▶ _TASK OBJECTIVE_
Using the listing below, copy exactly each line from the one that has "right front paw: (233, 184)" through the one that has "neck: (582, 470)"; omit the pictures.

▶ _PROVIDED DATA_
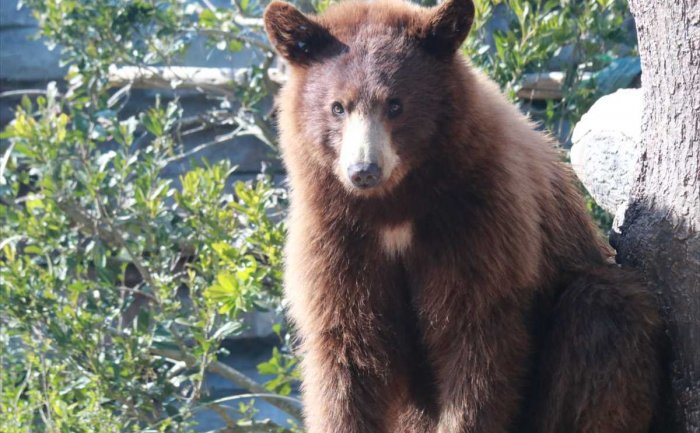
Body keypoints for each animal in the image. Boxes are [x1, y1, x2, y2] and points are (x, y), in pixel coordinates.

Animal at [262, 0, 660, 430]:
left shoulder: (479, 214)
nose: (363, 170)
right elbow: (350, 346)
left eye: (395, 104)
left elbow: (474, 333)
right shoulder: (336, 234)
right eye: (338, 107)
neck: (395, 204)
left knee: (603, 315)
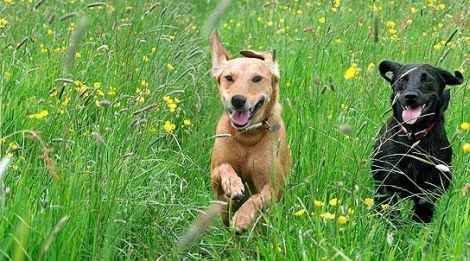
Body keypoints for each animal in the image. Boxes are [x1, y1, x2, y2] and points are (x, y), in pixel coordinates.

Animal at [209, 31, 290, 233]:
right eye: (229, 77)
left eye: (257, 78)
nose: (238, 100)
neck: (247, 137)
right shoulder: (214, 177)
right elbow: (224, 167)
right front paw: (233, 184)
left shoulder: (272, 187)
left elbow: (258, 197)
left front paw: (242, 218)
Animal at [372, 60, 464, 221]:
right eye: (402, 79)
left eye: (427, 79)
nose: (410, 96)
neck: (413, 136)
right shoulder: (387, 181)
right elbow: (390, 207)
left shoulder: (440, 178)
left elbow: (426, 200)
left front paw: (419, 217)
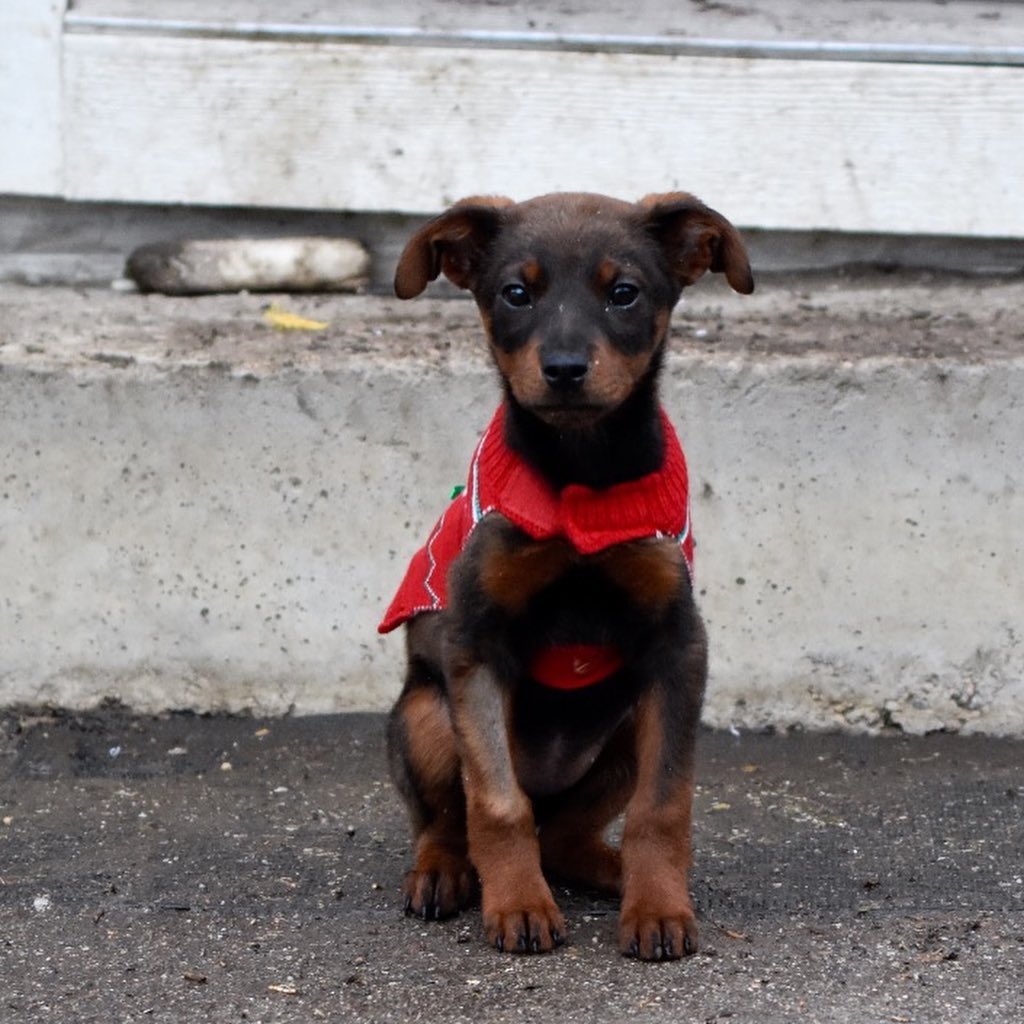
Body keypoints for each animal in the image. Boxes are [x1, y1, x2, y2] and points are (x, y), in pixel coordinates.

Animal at [376, 192, 753, 958]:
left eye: (624, 293)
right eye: (515, 294)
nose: (566, 368)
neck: (582, 470)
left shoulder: (677, 651)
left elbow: (663, 806)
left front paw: (659, 908)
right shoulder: (476, 646)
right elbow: (496, 804)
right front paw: (518, 904)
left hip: (627, 724)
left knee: (565, 836)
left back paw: (612, 873)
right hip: (428, 715)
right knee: (453, 819)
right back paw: (443, 872)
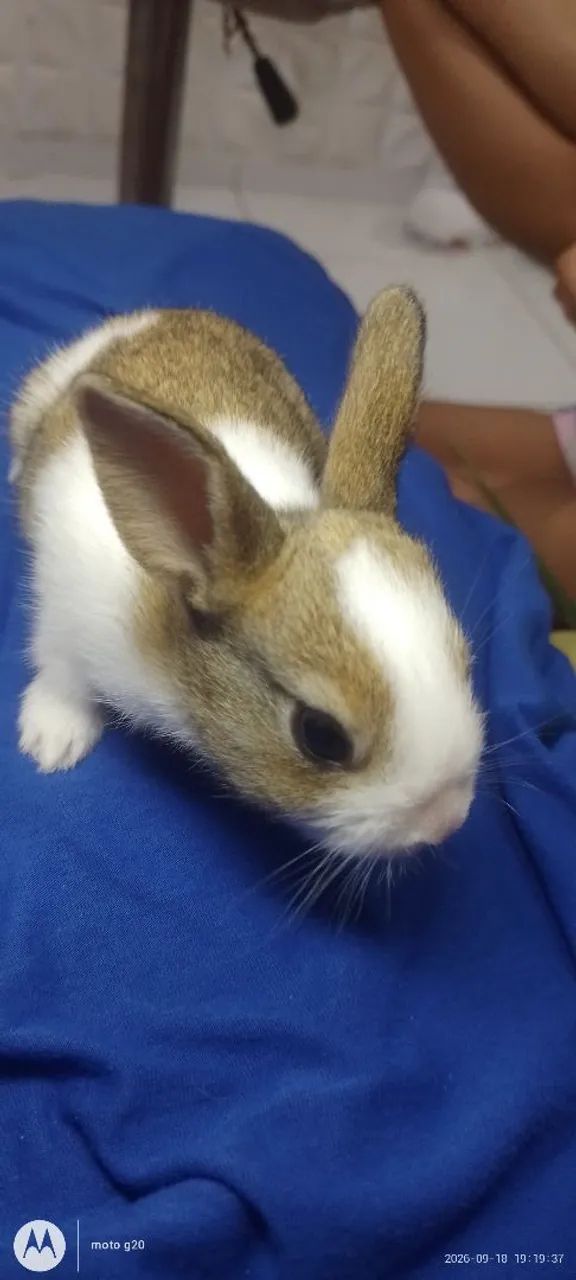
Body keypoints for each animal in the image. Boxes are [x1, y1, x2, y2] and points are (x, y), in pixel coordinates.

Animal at [10, 290, 483, 858]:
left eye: (465, 661)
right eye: (321, 735)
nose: (445, 819)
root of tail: (167, 316)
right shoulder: (62, 607)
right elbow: (60, 670)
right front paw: (52, 741)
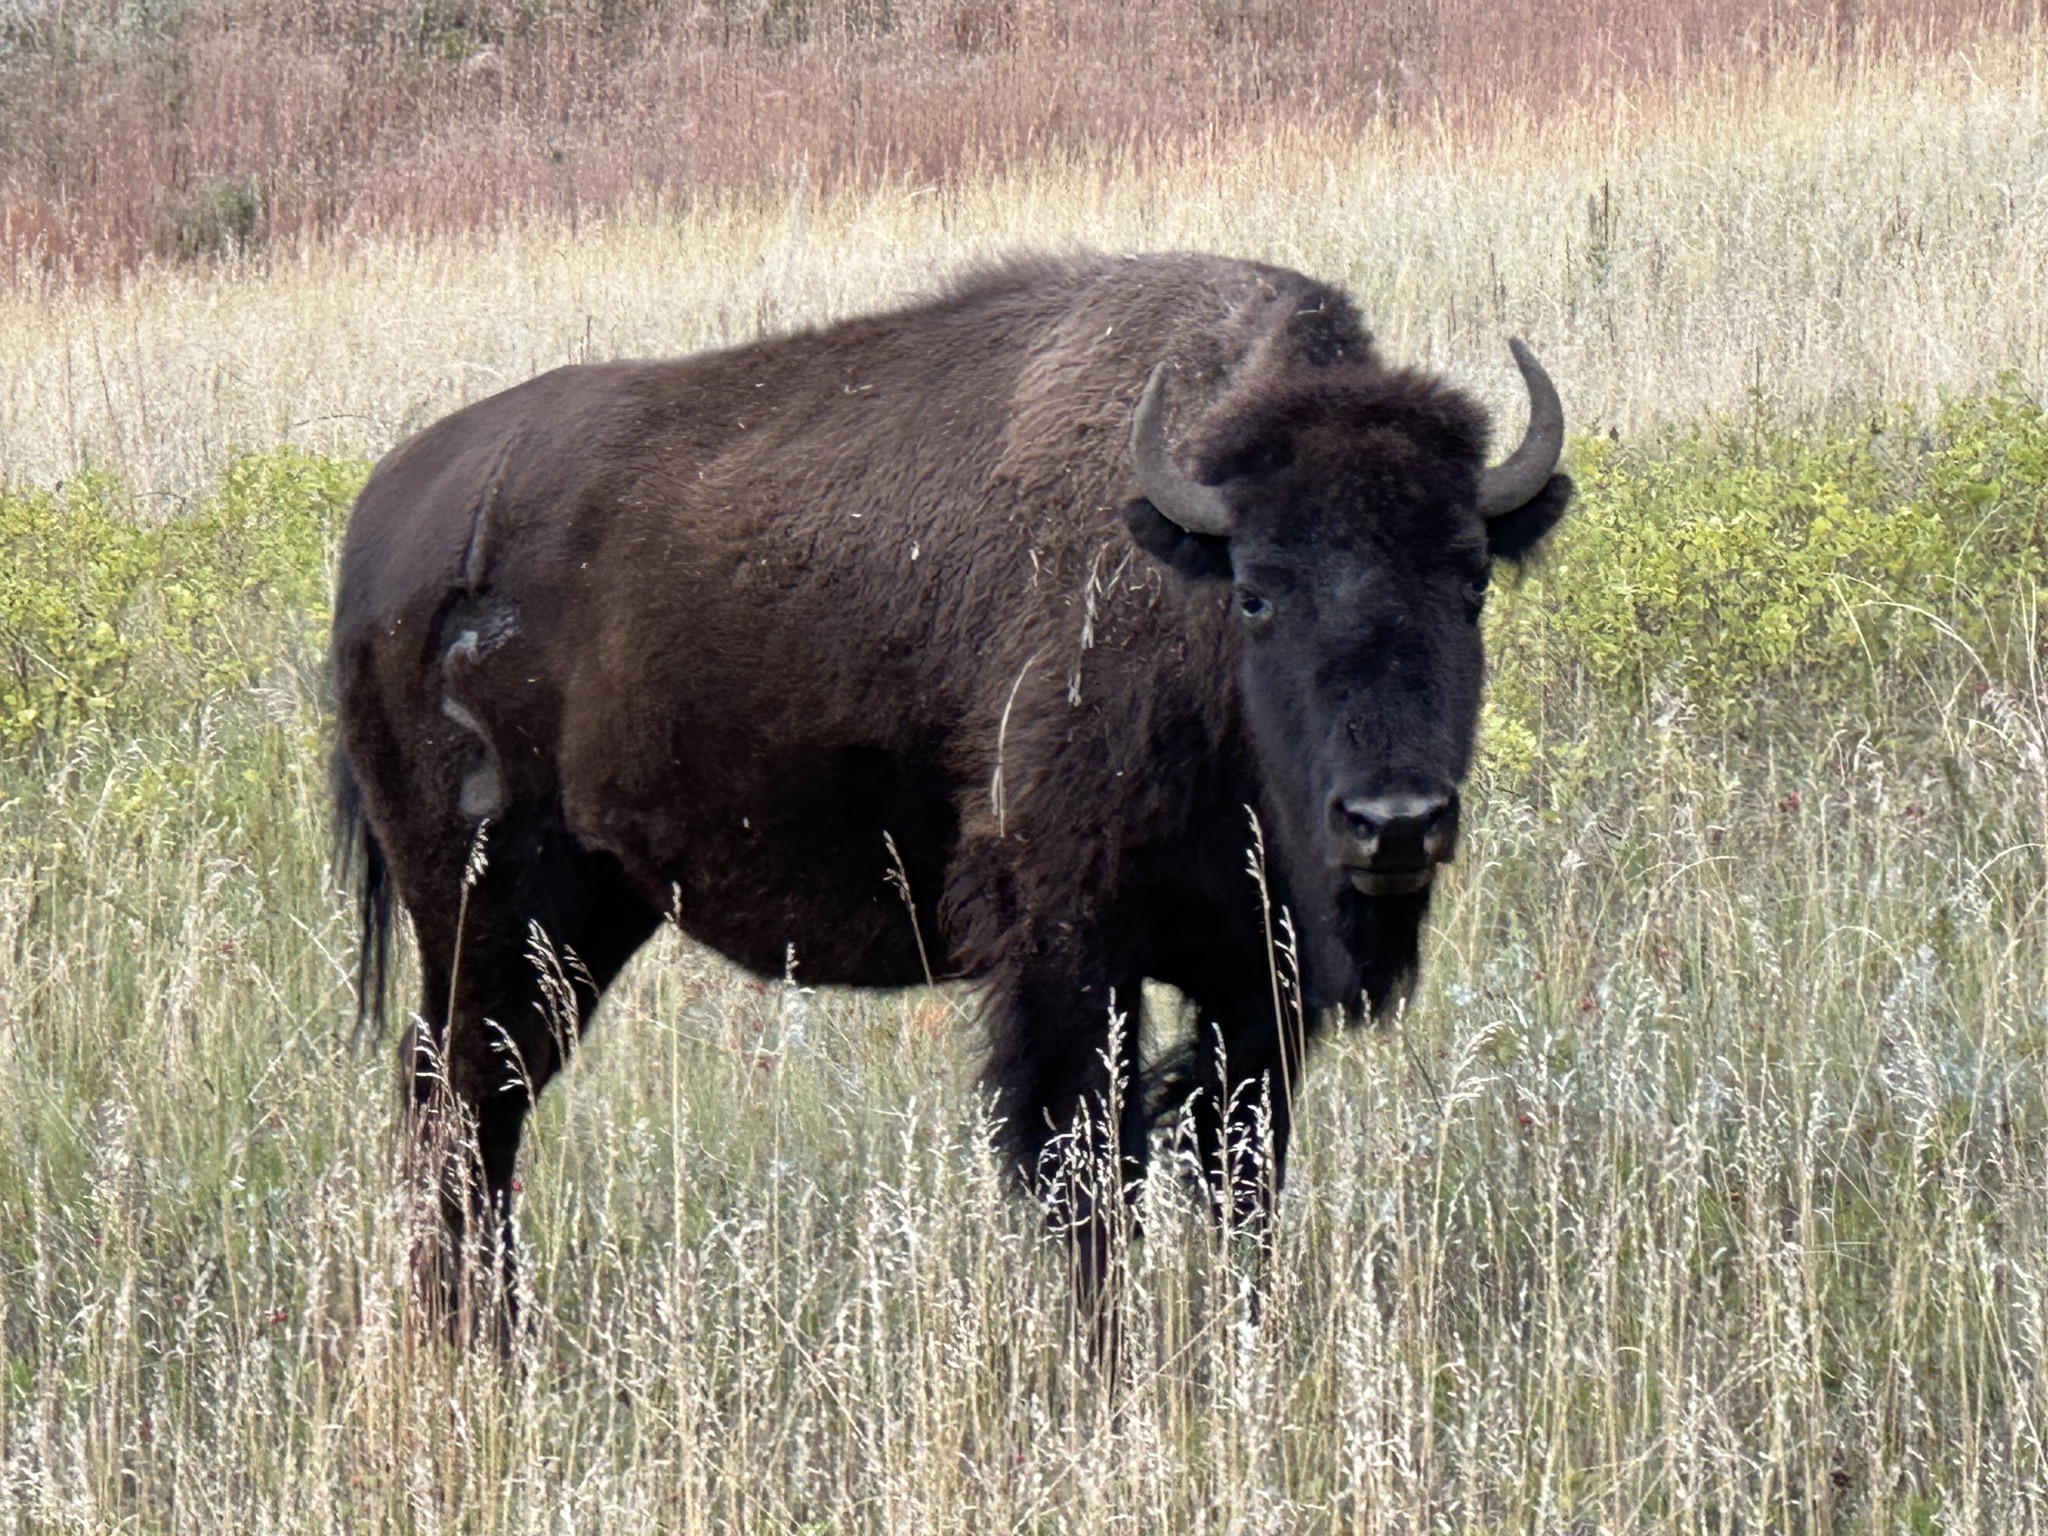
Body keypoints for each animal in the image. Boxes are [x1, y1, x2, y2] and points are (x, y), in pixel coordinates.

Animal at [331, 251, 1571, 1337]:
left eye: (1469, 579)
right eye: (1258, 593)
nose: (1393, 823)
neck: (1180, 575)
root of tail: (384, 524)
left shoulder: (1251, 980)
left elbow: (1238, 1181)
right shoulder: (1068, 951)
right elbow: (1089, 1175)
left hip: (579, 920)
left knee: (475, 1108)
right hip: (489, 912)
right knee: (460, 1108)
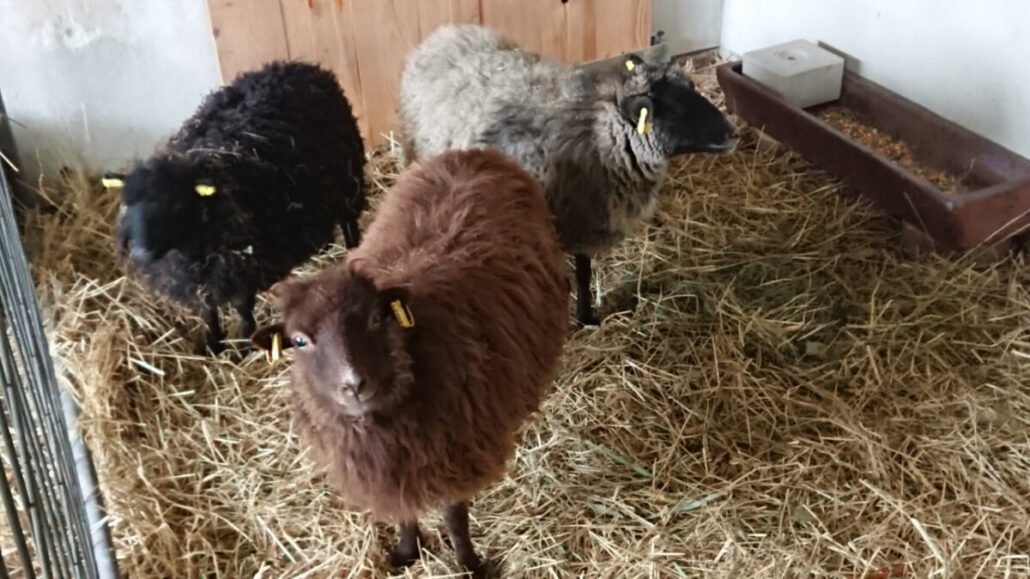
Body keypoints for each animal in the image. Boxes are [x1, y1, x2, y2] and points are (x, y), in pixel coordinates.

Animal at [105, 60, 366, 354]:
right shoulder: (205, 281)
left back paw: (351, 250)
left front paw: (244, 343)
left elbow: (242, 309)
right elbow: (207, 311)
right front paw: (213, 343)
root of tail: (300, 66)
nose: (140, 252)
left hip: (347, 179)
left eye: (175, 203)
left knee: (349, 220)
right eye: (128, 203)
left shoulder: (243, 266)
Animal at [250, 148, 570, 577]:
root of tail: (470, 154)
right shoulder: (394, 471)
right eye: (299, 340)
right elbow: (404, 511)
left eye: (375, 318)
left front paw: (468, 563)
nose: (354, 385)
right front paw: (405, 551)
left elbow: (455, 517)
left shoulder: (456, 452)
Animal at [399, 24, 739, 325]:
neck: (597, 138)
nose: (733, 133)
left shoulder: (583, 223)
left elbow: (584, 273)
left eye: (693, 89)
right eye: (676, 110)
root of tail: (444, 34)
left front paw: (587, 318)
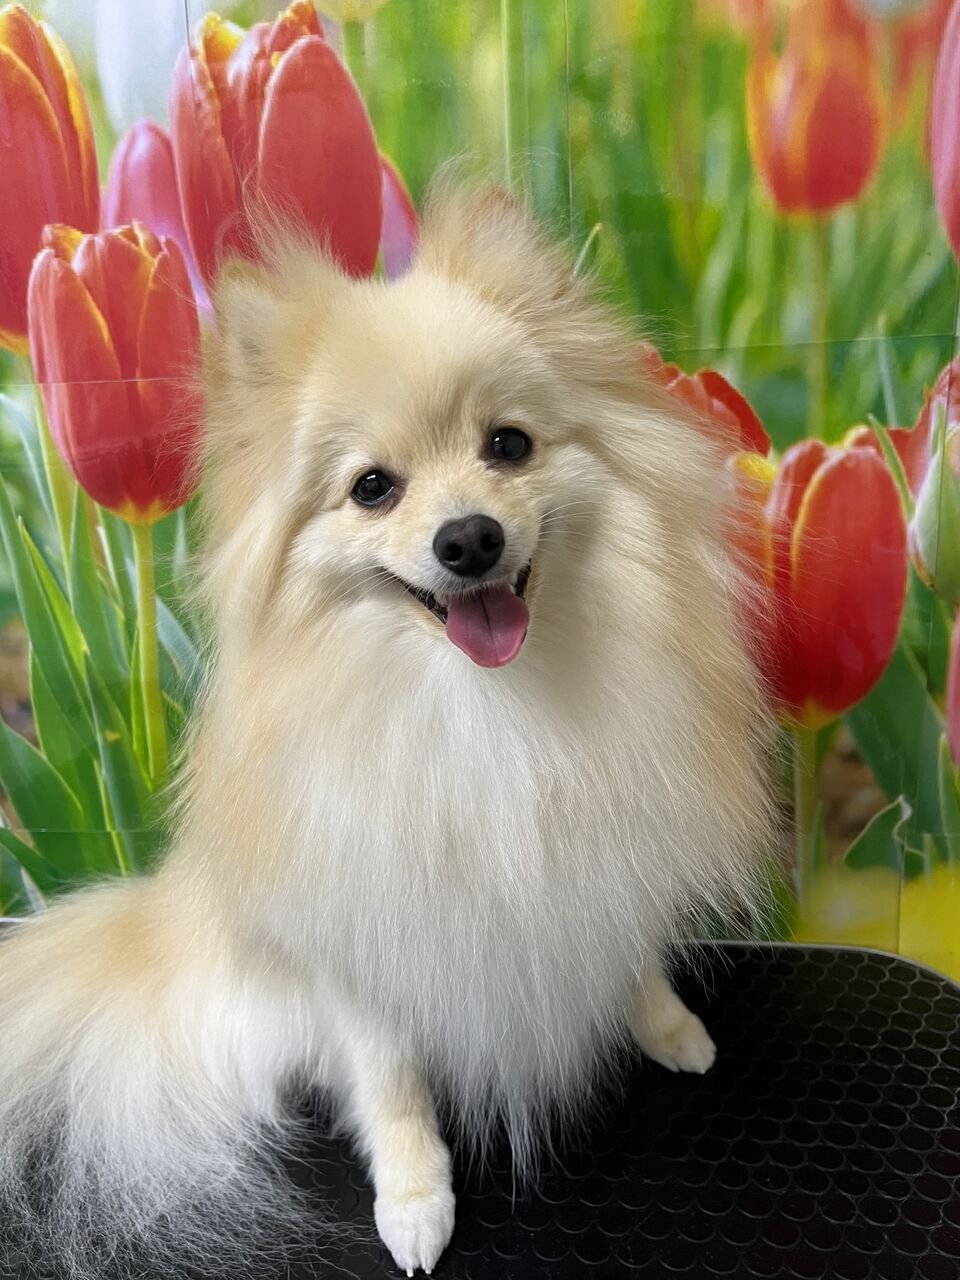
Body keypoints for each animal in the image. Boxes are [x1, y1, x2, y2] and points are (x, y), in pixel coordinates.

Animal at [0, 185, 771, 1278]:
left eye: (508, 445)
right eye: (373, 487)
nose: (469, 537)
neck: (486, 707)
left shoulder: (603, 847)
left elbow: (627, 950)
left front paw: (666, 1023)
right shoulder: (361, 929)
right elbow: (392, 1077)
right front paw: (414, 1198)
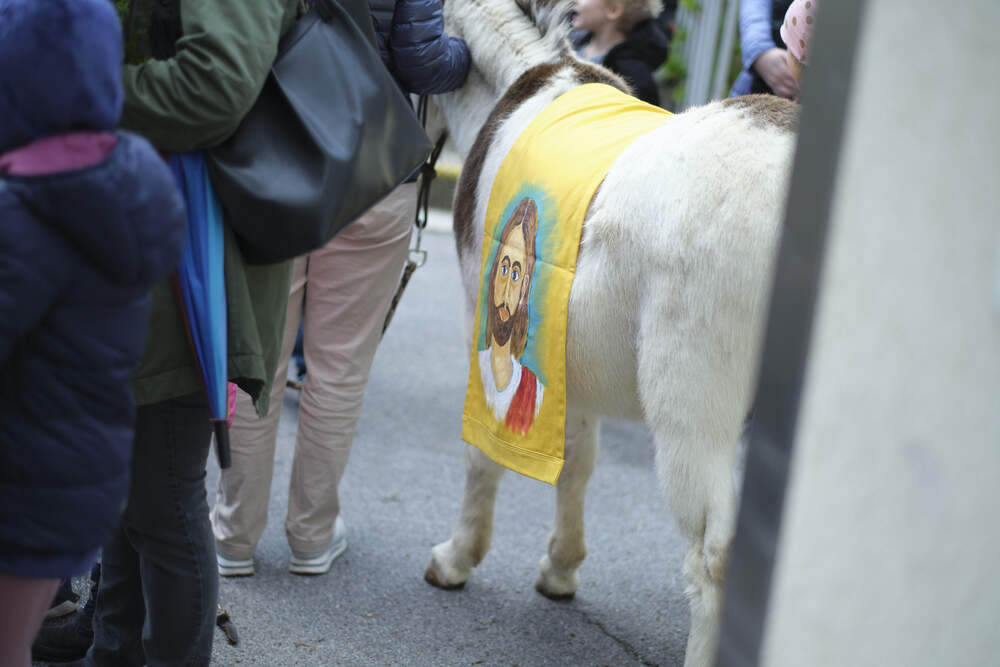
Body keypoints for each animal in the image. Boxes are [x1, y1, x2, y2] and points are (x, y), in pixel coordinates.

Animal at [422, 2, 798, 664]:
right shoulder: (562, 356)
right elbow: (575, 459)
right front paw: (561, 569)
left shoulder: (484, 325)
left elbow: (481, 454)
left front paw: (457, 559)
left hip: (693, 398)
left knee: (714, 557)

▶ _YOUR SOLUTION_
right front paw: (233, 184)
left shoulder: (272, 187)
left elbow: (258, 197)
left front paw: (242, 218)
Animal at [372, 60, 464, 221]:
right eye: (402, 79)
left eye: (427, 79)
nose: (410, 96)
neck: (413, 136)
right shoulder: (387, 181)
right elbow: (390, 207)
left shoulder: (440, 178)
left elbow: (426, 200)
left front paw: (419, 217)
Body keypoints for each animal in the image. Boxes are [x1, y1, x2, y2] and points are (x, y), in pixel coordinates.

Animal at [376, 192, 753, 958]:
left eye: (624, 293)
right eye: (515, 294)
nose: (566, 368)
neck: (582, 470)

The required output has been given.